Half-Life HλLF-LIFE is a science fiction video game developed by Valve Corporation, the company’s debut product and the first in the Half-Life series. First released in 1998 by Sierra Studios for Windows PCs, the game was also released for the PlayStation 2; Mac OS X and Linux ports became available in January 2013. In Half-Life, players assume the role of Dr. Gordon Freeman, a theoretical physicist who must fight his way out of a secret underground research facility whose research and experiments into teleportation technology have gone disastrously wrong.
Valve, set up by former Microsoft employees, had difficulty finding a publisher for the game, with many believing that it was too ambitious a project. Sierra On-Line eventually signed the game after expressing interest in making a 3D action game. The game had its first major public appearance at the 1997 Electronic Entertainment Expo. Designed for Windows, the game’s engine, GoldSrc, was a heavily modified version of id Software’s Quake game engine with code portions from the id Tech 2 engine.

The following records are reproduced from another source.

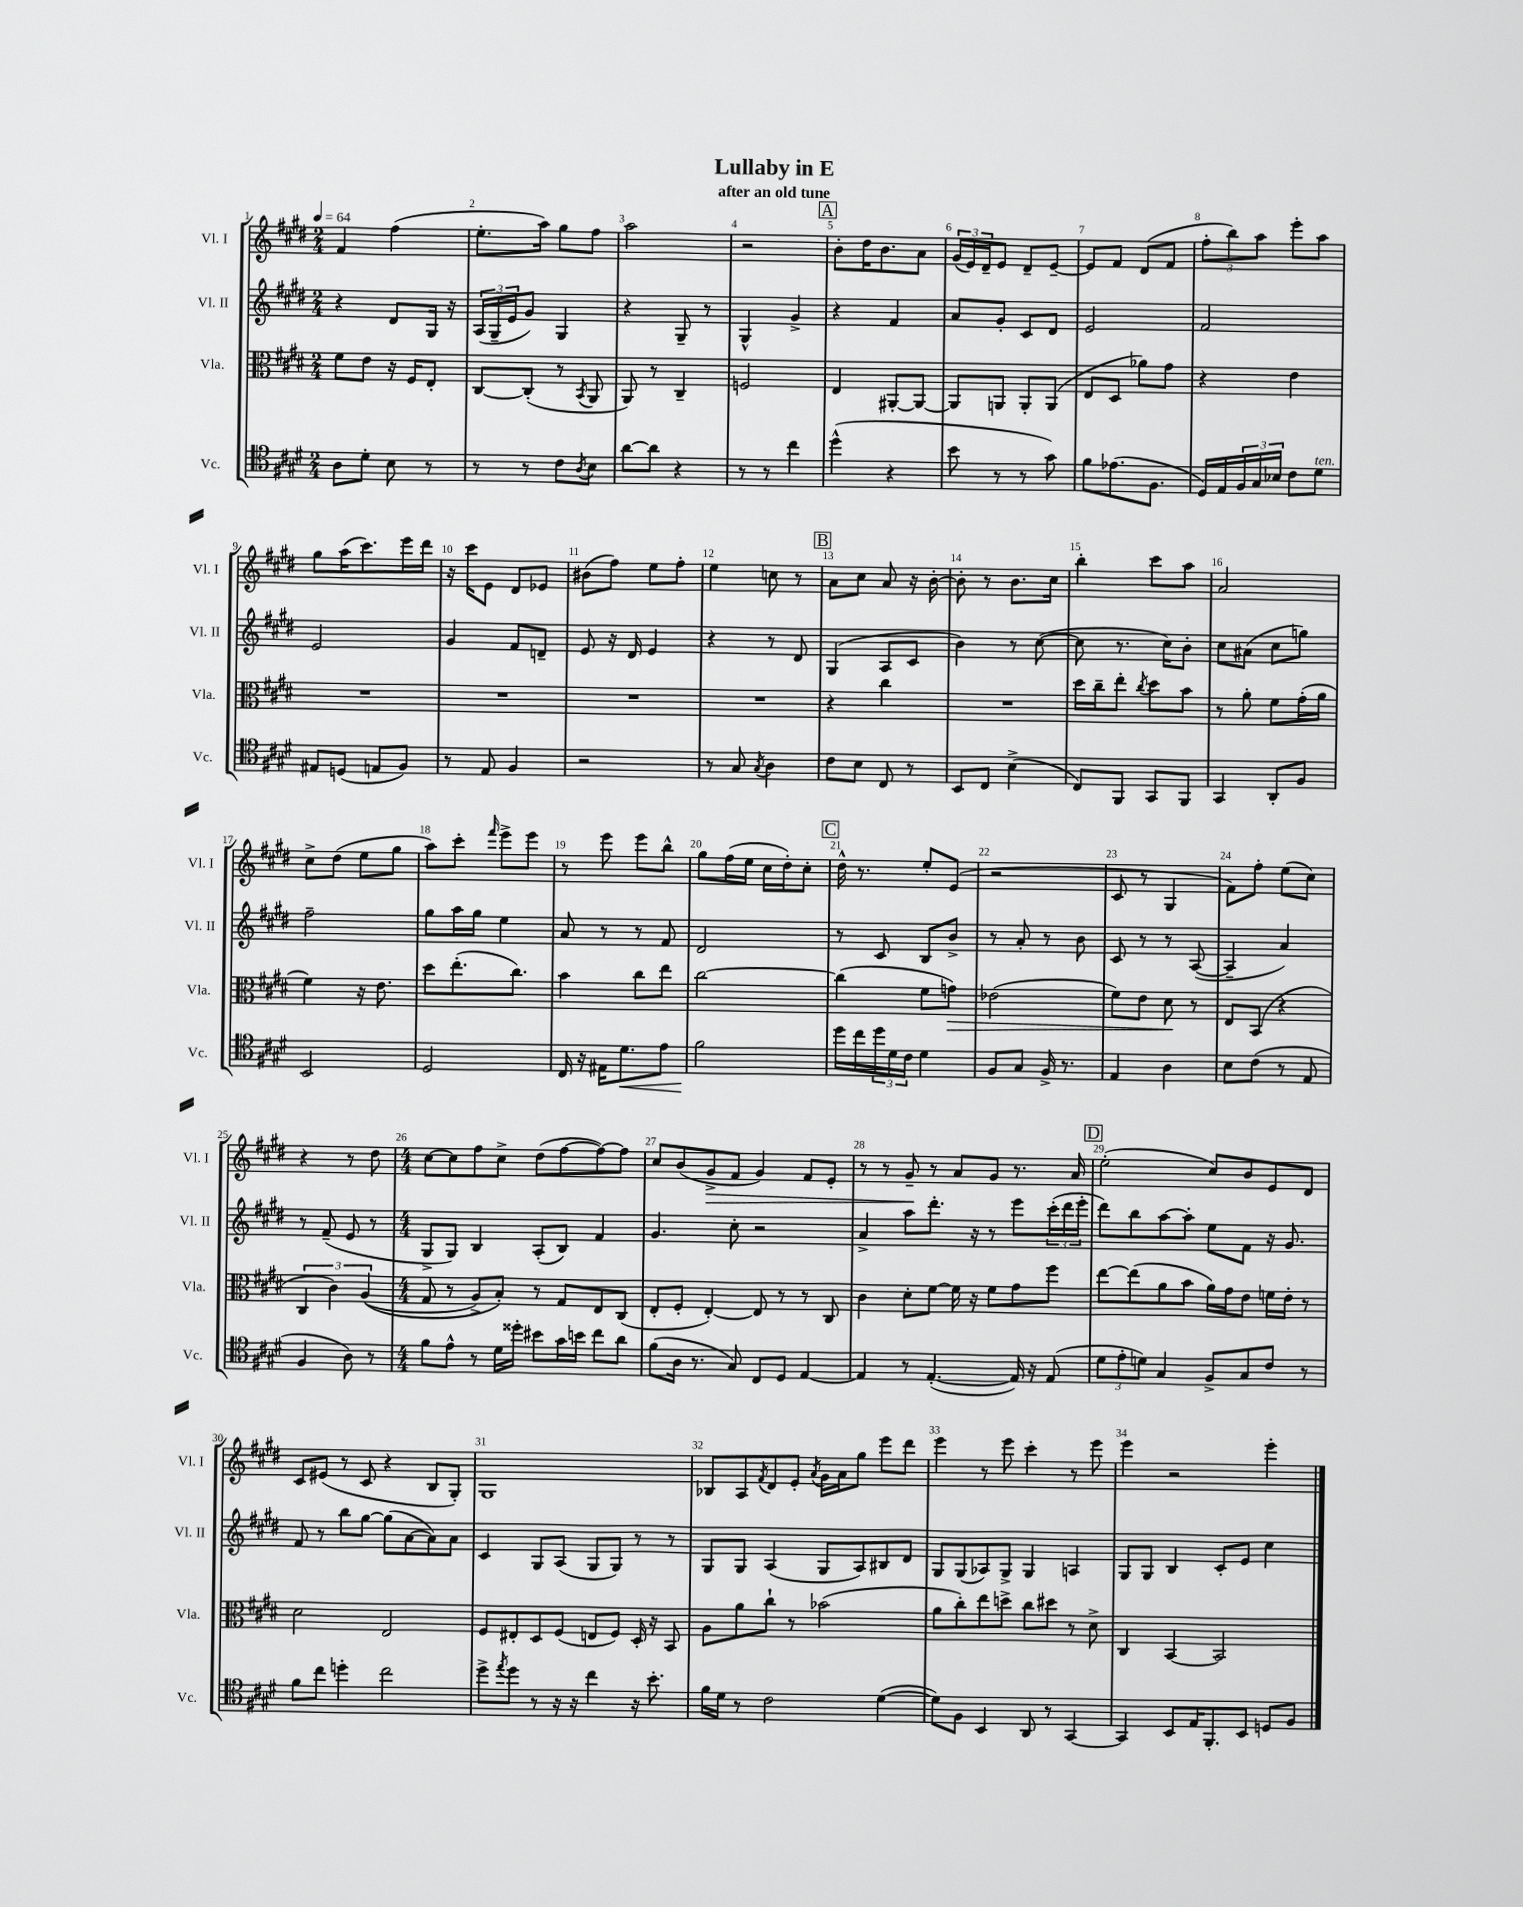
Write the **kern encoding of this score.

**kern	**kern	**kern	**kern
*staff4	*staff3	*staff2	*staff1
*clefC4	*clefC3	*clefG2	*clefG2
*k[f#c#g#d#]	*k[f#c#g#d#]	*k[f#c#g#d#]	*k[f#c#g#d#]
*M2/4	*M2/4	*M2/4	*M2/4
*MM64	*MM64	*MM64	*MM64
8A	8f#	4r	4f#
8d#'	8e	.	.
8B	16r	8d#	(4ff#
.	16F#	.	.
8r	8E'	16G#	.
.	.	16r	.
=	=	=	=
8r	[8C#	(24A	8.ee'
.	.	24G#~	.
.	.	24e	.
8r	(8C#']	8g#)	.
.	.	.	16aa)
8c#	8r	4G#	8gg#
8qA	8qBB	.	.
8B	8AA	.	8ff#
=	=	=	=
[8a	8AA)	4r	2aa
8a]	8r	.	.
4r	4C#~	8G#~	.
.	.	8r	.
=	=	=	=
8r	2F	4G#^^	2r
8r	.	.	.
4cc#	.	4g#^	.
=	=	=	=
(4dd#^^	4E	4r	8b'
.	.	.	16dd#
.	.	.	8.b
4r	[8AA#'	4f#	.
.	8AA#_	.	8a
=	=	=	=
8b	8AA#]	8a	(24g#
.	.	.	24e)
.	.	.	24d#~
8r	8AA	8g#'	8e
8r	8AA'	8c#	8d#~
8g#)	(8AA	8d#	[8e~
=	=	=	=
8f#	8E	2e	8e]
(8.e-	8D#	.	8f#
.	8a-)	.	(8d#
8.F#	.	.	.
.	8g#	.	8f#
=	=	=	=
16D#)	4r	2f#	12ff#'
16E	.	.	.
.	.	.	12bb)
24F#	.	.	.
24G#	.	.	12aa
24B-	.	.	.
8c#	4e	.	8eee'
8d#	.	.	8aa
=	=	=	=
8E#	2r	2e	8gg#
(8D	.	.	(16aa
.	.	.	8.ccc#)
8E	.	.	.
8F#)	.	.	16eee
.	.	.	16ddd#
=	=	=	=
8r	2r	4g#	16r
.	.	.	16ccc#
8E	.	.	8e
4F#	.	8f#	8d#
.	.	8d~	8e-
=	=	=	=
2r	2r	8e	(8b#
.	.	16r	8ff#)
.	.	16d#	.
.	.	4e	8ee
.	.	.	8ff#'
=	=	=	=
8r	2r	4r	4ee
8G#	.	.	.
8qG#	.	.	.
4A	.	8r	8cc
.	.	8d#	8r
=	=	=	=
8c#	4r	(4G#	8a
8B	.	.	8cc#
8C#	4cc#	8A	8a
8r	.	8c#	16r
.	.	.	[16b'
=	=	=	=
8BB	2r	4b)	8b']
8C#	.	.	8r
(4B^	.	8r	8.b
.	.	([8cc#	.
.	.	.	16cc#
=	=	=	=
8C#)	16dd#	8cc#]	4bb'
.	16cc#~	.	.
8FF#	8ee'	8.r	.
.	8qcc#	.	.
8GG#	8dd#	.	8ccc#
.	.	16cc#)	.
8FF#	8b	8b'	8aa
=	=	=	=
4GG#	8r	8cc#	2a
.	8a'	(8a#	.
8AA'	8f#	8cc#	.
8F#	(16g#'	8gg)	.
.	16a	.	.
=	=	=	=
2BB	4f#)	2ff#~	8cc#^
.	.	.	(8dd#
.	16r	.	8ee
.	8.e	.	.
.	.	.	8gg#
=	=	=	=
2D#	8dd#	8gg#	8aa)
.	(8.ee'	16aa	8ccc#'
.	.	16gg#	.
.	.	.	16qqfff#
.	.	4ee	8eee^
.	8.cc#)	.	.
.	.	.	8eee
=	=	=	=
16C#	4b	8a	8r
16r	.	.	.
16E#	.	8r	8eee
8.d#	.	.	.
.	8cc#	8r	8eee
8e	8ee	8f#	8bb^^
=	=	=	=
2f#	[2cc#	2d#	8gg#
.	.	.	(16ff#
.	.	.	16ee
.	.	.	16cc#
.	.	.	16dd#')
.	.	.	8cc#'
=	=	=	=
16dd#	(4cc#]	8r	16dd#^^
16cc#	.	.	8.r
24dd#	.	8c#	.
24d#	.	.	.
24c#	.	.	.
4d#	8f#	8B	8ee'
.	8g)	8b^	(8e
=	=	=	=
8F#	(2e-	8r	2r
8G#	.	8a'	.
16F#^	.	8r	.
8.r	.	.	.
.	.	8b	.
=	=	=	=
4E	8f#)	8c#	8c#
.	8e	8r	8r
4A	8d#	8r	4G#
.	8r	([8A	.
=	=	=	=
8B	8E	4A~]	8f#)
(8c#	(8BB	.	8ff#'
8r	4r	4a)	(8ee
8E	.	.	8cc#)
=	=	=	=
4F#	6C#	8r	4r
.	.	(8f#~	.
.	6c#)	.	.
8A)	.	8e	8r
.	&((6A	.	.
8r	.	8r	8dd#
=	=	=	=
*M4/4	*M4/4	*M4/4	*M4/4
8f#	8G#	8G#^	[8cc#
8e^^	8r	8G#)	8cc#]
8r	8A^)	4B	8ff#
16d#	8B'&)	.	8cc#^
16dd##'	.	.	.
8b#	8r	(8A'	(8dd#
16g#	8G#	8B)	[8ff#
16b	.	.	.
8cc#	8E	4f#	8ff#_)
8a	(8C#	.	8ff#]
=	=	=	=
(8f#	8E'	4.g#	8cc#
16A	8F#'	.	(8b
8.r	.	.	.
.	[4E')	.	8g#^
8G#)	.	8cc#'	8f#
8C#	8E]	2r	4g#)
8D#	8r	.	.
[4E	8r	.	8f#
.	8C#	.	8e'
=	=	=	=
4E]	4c#	4a^	8r
.	.	.	8r
8r	8d#'	8aa	8g#~
([4.E'	[8f#	8.ddd#'	8r
.	16f#]	.	8a
.	16r	16r	.
.	8f#	8r	8g#
16E])	8g#	8eee	8.r
16r	.	.	.
(8E	8ff#	(24ccc#'	.
.	.	24ddd#	.
.	.	.	16a
.	.	24eee'	.
=	=	=	=
12d#	[8ee	8ddd#)	(2ee'
12e'	.	.	.
.	(8ee]	8bb	.
12d)	.	.	.
4G#	8a	[8aa	.
.	8b	8aa']	.
8F#^	16a)	8ee	8cc#)
.	16g#	.	.
8G#	8e	8f#	8b
8c#	16f	16r	8e
.	16e'	8.g#	.
8r	8r	.	8d#
=	=	=	=
8f#	2d#	8f#	8c#
8cc#	.	8r	(8e#
4dd'	.	8bb	8r
.	.	[8gg#	8c#
2cc#	2E	(8gg#]	4r
.	.	[8a	.
.	.	8a])	8B
.	.	8a	8G#')
=	=	=	=
8dd#^	8F#	4c#	1G#
8qee	.	.	.
8dd#	8E#'	.	.
8r	8D#	8G#	.
16r	(8F#	(8A	.
16r	.	.	.
4cc#	8E	8G#	.
.	8F#)	8G#)	.
16r	16D#'	8r	.
8.b'	16r	.	.
.	8BB	8r	.
=	=	=	=
16f#	8A	8G#	8B-
16d#	.	.	.
8r	8a	8G#	8A
.	.	.	8qf#
2c#	8cc#`	(4A	8d#
.	8r	.	8e'
.	.	.	8qa
.	(2b-	8G#	16g#
.	.	.	16a
.	.	8A)	8gg#
([4d#	.	8B#	8eee
.	.	8d#	8ddd#
=	=	=	=
8d#])	8a	8G#	4eee
8F#	8cc#')	(8G#	.
4BB	8ee	8A-)	8r
.	8dd^	8G#^	8eee
8AA	8cc#	4G#	4ccc#'
8r	8dd#	.	.
[4GG#	8r	4A	8r
.	8d#^	.	8eee
=	=	=	=
4GG#]	4C#	8G#	4eee
.	.	8G#	.
8BB	[4BB	4B	2r
16E	.	.	.
8.FF#'	.	.	.
.	2BB]	8c#'	.
8BB	.	8e	.
8D	.	4cc#	4eee'
8F#	.	.	.
==	==	==	==
*-	*-	*-	*-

On its release, the game received universal acclaim, with critics praising the seamlessly flowing narrative, presentation and realistic gameplay, and it won over fifty PC Game of the Year awards. Its gameplay influenced the design of first-person shooters for years after its release, and it is widely considered to be one of the greatest computer games of all time. IGN ranked Half-Life as the number one greatest first-person shooter of all time, stating that “When you look at the history of first-person shooters, it all breaks down pretty cleanly into pre-Half-Life and post-Half-Life eras.” Half-Life had sold eight million copies by 16 November 2004, and 9.3 million copies by December 2008. By 14 July 2007, the Half-Life franchise as a whole had sold over 20 million units. Half-Life was followed by the 2004 sequel Half-Life 2, which also received universal critical acclaim.